The whole architecture of relying on a complex chunk handler to get the read of the chunk data exactly right is broken; the fix is so validate individual reads against the actual data length and make png_crc_finish not take a length parameter at all. Probably a fail-safe internal change that could be done quite quickly.

[johnstiles-google]

I ran your "pr552-fixed.png.txt" and got this output.

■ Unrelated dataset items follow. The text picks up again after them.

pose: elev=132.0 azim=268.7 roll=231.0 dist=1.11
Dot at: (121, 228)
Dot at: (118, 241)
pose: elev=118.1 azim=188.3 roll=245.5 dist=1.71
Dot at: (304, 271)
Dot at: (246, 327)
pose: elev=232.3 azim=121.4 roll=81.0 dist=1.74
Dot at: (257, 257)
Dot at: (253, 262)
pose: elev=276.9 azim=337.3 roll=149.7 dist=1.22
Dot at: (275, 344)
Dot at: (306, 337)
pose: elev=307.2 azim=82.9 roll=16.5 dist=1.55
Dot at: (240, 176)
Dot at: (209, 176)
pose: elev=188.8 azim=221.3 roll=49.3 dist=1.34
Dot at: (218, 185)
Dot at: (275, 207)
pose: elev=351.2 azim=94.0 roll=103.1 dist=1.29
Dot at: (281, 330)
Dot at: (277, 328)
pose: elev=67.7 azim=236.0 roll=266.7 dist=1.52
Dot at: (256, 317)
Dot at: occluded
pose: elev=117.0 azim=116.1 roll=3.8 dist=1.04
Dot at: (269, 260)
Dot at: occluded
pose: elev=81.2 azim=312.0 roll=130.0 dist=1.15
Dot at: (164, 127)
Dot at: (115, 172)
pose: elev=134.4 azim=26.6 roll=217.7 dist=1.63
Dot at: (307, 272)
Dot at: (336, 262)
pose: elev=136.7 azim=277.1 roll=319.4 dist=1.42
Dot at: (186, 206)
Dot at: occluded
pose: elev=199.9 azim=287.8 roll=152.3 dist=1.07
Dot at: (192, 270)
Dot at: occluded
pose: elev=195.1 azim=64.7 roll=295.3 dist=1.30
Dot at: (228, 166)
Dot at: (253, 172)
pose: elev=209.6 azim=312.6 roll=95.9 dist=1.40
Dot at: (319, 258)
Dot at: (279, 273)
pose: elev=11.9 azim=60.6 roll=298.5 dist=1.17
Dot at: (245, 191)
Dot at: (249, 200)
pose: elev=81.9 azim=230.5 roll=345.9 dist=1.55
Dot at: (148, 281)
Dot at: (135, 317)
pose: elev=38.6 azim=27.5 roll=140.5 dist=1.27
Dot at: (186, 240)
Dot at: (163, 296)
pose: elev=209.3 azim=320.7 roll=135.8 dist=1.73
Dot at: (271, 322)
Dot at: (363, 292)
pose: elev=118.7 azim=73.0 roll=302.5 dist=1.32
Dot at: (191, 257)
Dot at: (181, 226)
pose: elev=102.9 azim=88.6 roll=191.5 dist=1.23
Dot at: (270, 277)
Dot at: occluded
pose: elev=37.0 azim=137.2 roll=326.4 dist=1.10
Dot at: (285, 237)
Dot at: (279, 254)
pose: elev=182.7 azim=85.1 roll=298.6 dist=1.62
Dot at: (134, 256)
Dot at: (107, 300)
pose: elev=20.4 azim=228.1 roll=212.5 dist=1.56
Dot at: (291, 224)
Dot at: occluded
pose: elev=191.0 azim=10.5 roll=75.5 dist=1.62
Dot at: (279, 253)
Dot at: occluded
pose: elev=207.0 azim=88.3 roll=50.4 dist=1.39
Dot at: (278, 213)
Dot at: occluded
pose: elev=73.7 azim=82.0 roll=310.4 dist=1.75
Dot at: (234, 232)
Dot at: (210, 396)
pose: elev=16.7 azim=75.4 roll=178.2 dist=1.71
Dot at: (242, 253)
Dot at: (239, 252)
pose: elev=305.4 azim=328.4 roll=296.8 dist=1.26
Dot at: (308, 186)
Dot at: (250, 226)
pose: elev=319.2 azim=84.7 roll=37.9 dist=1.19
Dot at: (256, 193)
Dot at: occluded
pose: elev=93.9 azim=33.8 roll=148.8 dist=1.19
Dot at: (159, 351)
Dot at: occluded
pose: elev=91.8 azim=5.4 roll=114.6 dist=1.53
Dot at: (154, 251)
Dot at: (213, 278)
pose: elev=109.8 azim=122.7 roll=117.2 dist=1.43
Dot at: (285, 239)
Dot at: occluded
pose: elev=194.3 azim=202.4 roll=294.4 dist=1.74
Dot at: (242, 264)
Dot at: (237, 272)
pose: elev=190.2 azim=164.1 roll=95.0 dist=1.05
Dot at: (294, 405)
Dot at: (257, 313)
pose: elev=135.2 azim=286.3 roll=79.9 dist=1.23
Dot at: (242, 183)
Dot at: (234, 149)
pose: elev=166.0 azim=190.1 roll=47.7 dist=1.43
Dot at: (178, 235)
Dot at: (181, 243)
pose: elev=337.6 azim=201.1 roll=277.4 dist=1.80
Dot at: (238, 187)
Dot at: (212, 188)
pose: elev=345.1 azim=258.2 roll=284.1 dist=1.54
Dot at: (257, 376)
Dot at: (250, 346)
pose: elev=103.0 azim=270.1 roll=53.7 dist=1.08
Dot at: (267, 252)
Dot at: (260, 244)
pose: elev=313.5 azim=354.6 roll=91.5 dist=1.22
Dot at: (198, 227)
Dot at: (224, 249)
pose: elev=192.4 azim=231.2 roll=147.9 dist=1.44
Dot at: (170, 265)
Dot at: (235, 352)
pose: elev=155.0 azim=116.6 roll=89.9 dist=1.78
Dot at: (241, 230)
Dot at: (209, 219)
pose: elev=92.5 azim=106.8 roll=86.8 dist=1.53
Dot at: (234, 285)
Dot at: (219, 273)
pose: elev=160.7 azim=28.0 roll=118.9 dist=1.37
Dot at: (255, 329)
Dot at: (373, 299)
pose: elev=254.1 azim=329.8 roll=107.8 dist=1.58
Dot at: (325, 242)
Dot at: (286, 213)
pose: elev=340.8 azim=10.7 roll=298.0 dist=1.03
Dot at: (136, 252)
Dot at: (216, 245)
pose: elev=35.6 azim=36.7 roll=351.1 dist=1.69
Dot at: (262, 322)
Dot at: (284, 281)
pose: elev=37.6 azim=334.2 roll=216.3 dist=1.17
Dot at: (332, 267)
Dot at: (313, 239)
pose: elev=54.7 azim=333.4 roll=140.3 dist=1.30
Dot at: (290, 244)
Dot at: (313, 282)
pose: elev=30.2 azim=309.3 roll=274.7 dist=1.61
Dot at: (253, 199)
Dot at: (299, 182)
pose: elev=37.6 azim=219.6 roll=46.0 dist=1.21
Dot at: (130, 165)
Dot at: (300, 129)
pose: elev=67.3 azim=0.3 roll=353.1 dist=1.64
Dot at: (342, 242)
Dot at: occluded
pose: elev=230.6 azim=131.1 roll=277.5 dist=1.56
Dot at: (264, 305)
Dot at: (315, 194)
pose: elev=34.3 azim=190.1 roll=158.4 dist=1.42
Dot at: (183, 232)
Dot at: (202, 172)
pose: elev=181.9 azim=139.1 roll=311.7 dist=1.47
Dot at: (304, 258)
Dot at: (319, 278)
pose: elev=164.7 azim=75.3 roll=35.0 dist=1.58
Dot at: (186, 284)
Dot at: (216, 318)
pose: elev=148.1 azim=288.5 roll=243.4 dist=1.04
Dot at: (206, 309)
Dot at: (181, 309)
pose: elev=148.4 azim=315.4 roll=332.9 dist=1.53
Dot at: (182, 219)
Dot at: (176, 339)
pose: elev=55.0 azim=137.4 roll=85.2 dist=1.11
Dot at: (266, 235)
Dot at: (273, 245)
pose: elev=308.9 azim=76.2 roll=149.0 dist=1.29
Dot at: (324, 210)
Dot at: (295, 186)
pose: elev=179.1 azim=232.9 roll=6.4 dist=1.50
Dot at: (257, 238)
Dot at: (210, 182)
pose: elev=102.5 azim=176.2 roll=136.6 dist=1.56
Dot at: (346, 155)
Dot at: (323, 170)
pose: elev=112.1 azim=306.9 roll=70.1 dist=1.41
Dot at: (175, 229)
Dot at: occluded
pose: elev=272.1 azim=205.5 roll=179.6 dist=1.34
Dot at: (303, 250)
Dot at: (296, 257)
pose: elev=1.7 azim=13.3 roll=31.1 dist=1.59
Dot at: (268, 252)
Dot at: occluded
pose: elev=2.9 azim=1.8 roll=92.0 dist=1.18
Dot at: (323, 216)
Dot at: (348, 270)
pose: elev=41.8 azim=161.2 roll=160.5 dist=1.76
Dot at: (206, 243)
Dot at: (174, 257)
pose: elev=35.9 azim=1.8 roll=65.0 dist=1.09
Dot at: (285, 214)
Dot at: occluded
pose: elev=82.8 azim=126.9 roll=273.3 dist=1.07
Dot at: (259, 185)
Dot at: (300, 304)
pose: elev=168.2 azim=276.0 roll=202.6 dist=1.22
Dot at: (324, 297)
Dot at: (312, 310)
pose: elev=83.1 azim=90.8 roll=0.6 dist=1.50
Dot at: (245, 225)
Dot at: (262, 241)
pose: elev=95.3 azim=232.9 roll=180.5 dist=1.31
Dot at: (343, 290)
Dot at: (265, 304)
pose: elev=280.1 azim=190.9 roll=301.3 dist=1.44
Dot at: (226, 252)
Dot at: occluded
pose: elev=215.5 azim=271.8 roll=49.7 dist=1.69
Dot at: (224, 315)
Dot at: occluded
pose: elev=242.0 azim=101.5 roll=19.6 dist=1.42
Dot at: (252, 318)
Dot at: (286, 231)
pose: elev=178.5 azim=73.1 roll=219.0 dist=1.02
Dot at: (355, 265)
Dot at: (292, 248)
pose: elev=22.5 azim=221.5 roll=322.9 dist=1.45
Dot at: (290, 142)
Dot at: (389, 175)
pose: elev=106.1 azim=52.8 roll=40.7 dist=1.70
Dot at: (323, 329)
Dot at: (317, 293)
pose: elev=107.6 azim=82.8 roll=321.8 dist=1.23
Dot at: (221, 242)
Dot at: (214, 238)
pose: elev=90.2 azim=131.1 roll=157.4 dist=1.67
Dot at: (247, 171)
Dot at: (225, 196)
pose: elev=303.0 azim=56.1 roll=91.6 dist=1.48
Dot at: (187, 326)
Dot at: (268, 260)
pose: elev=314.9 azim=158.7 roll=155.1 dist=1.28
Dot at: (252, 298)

It did not hit the abort in png_push_fill_buffer.

[ RUN      ] PNGCodec.EnsureTruncatedPNGWorksInMSAN
png_push_fill_buffer: length=8, save_buffer_size=0, current_buffer_size=207 
png_push_fill_buffer: length=4, save_buffer_size=0, current_buffer_size=199 
png_push_fill_buffer: length=4, save_buffer_size=0, current_buffer_size=195 
png_push_fill_buffer: length=13, save_buffer_size=0, current_buffer_size=191 
png_push_fill_buffer: length=4, save_buffer_size=0, current_buffer_size=178 
png_push_fill_buffer: length=4, save_buffer_size=0, current_buffer_size=174 
png_push_fill_buffer: length=4, save_buffer_size=0, current_buffer_size=170 
png_push_fill_buffer: length=1, save_buffer_size=0, current_buffer_size=166 
png_push_fill_buffer: length=1, save_buffer_size=0, current_buffer_size=165 
png_push_fill_buffer: length=149, save_buffer_size=0, current_buffer_size=164 
png_push_fill_buffer: length=4, save_buffer_size=0, current_buffer_size=15 
png_push_fill_buffer: length=4, save_buffer_size=0, current_buffer_size=11 
png_push_fill_buffer: length=4, save_buffer_size=0, current_buffer_size=7 
*** png_error called ***

[jbowler]

Good, thanks. That matches what happens when I recreate the bug in 1.6.44. The error message is:

ND[00][00]: invalid chunk type

As I expected.

[johnstiles-google]

I've updated Chromium to libpng 1.6.43 and confirmed that the issue no longer reproduces. Thanks again for your debugging assistance.